Action item
All of the entries need to be written out again, exactly as they are.
═════ Supplied material ═════
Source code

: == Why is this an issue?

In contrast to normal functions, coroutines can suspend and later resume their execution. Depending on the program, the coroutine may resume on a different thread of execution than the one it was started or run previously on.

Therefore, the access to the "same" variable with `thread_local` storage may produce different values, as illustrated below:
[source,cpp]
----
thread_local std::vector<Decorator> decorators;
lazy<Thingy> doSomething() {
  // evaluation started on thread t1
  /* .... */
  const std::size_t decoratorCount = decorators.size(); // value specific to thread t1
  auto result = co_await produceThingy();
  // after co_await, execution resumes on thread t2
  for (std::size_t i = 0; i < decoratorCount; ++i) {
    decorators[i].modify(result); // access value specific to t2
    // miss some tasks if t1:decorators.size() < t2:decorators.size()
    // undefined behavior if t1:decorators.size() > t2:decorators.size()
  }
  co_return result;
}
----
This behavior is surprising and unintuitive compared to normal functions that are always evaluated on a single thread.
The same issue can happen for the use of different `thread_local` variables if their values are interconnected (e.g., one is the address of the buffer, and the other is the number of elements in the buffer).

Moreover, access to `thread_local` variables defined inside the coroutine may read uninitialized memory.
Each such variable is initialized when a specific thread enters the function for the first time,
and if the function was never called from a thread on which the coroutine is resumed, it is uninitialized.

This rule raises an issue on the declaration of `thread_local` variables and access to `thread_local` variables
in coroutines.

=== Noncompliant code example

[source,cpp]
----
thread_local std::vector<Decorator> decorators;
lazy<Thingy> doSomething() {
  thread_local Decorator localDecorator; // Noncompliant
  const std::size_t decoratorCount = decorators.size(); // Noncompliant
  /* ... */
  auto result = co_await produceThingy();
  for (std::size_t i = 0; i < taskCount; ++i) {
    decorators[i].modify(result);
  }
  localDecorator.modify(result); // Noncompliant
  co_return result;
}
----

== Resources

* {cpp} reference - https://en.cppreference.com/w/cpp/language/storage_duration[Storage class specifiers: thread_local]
═════
Written response
Source code

: == Why is this an issue?

In contrast to normal functions, coroutines can suspend and later resume their execution. Depending on the program, the coroutine may resume on a different thread of execution than the one it was started or run previously on.

Therefore, the access to the "same" variable with `thread_local` storage may produce different values, as illustrated below:
[source,cpp]
----
thread_local std::vector<Decorator> decorators;
lazy<Thingy> doSomething() {
  // evaluation started on thread t1
  /* .... */
  const std::size_t decoratorCount = decorators.size(); // value specific to thread t1
  auto result = co_await produceThingy();
  // after co_await, execution resumes on thread t2
  for (std::size_t i = 0; i < decoratorCount; ++i) {
    decorators[i].modify(result); // access value specific to t2
    // miss some tasks if t1:decorators.size() < t2:decorators.size()
    // undefined behavior if t1:decorators.size() > t2:decorators.size()
  }
  co_return result;
}
----
This behavior is surprising and unintuitive compared to normal functions that are always evaluated on a single thread.
The same issue can happen for the use of different `thread_local` variables if their values are interconnected (e.g., one is the address of the buffer, and the other is the number of elements in the buffer).

Moreover, access to `thread_local` variables defined inside the coroutine may read uninitialized memory.
Each such variable is initialized when a specific thread enters the function for the first time,
and if the function was never called from a thread on which the coroutine is resumed, it is uninitialized.

This rule raises an issue on the declaration of `thread_local` variables and access to `thread_local` variables
in coroutines.

=== Noncompliant code example

[source,cpp]
----
thread_local std::vector<Decorator> decorators;
lazy<Thingy> doSomething() {
  thread_local Decorator localDecorator; // Noncompliant
  const std::size_t decoratorCount = decorators.size(); // Noncompliant
  /* ... */
  auto result = co_await produceThingy();
  for (std::size_t i = 0; i < taskCount; ++i) {
    decorators[i].modify(result);
  }
  localDecorator.modify(result); // Noncompliant
  co_return result;
}
----

== Resources

* {cpp} reference - https://en.cppreference.com/w/cpp/language/storage_duration[Storage class specifiers: thread_local]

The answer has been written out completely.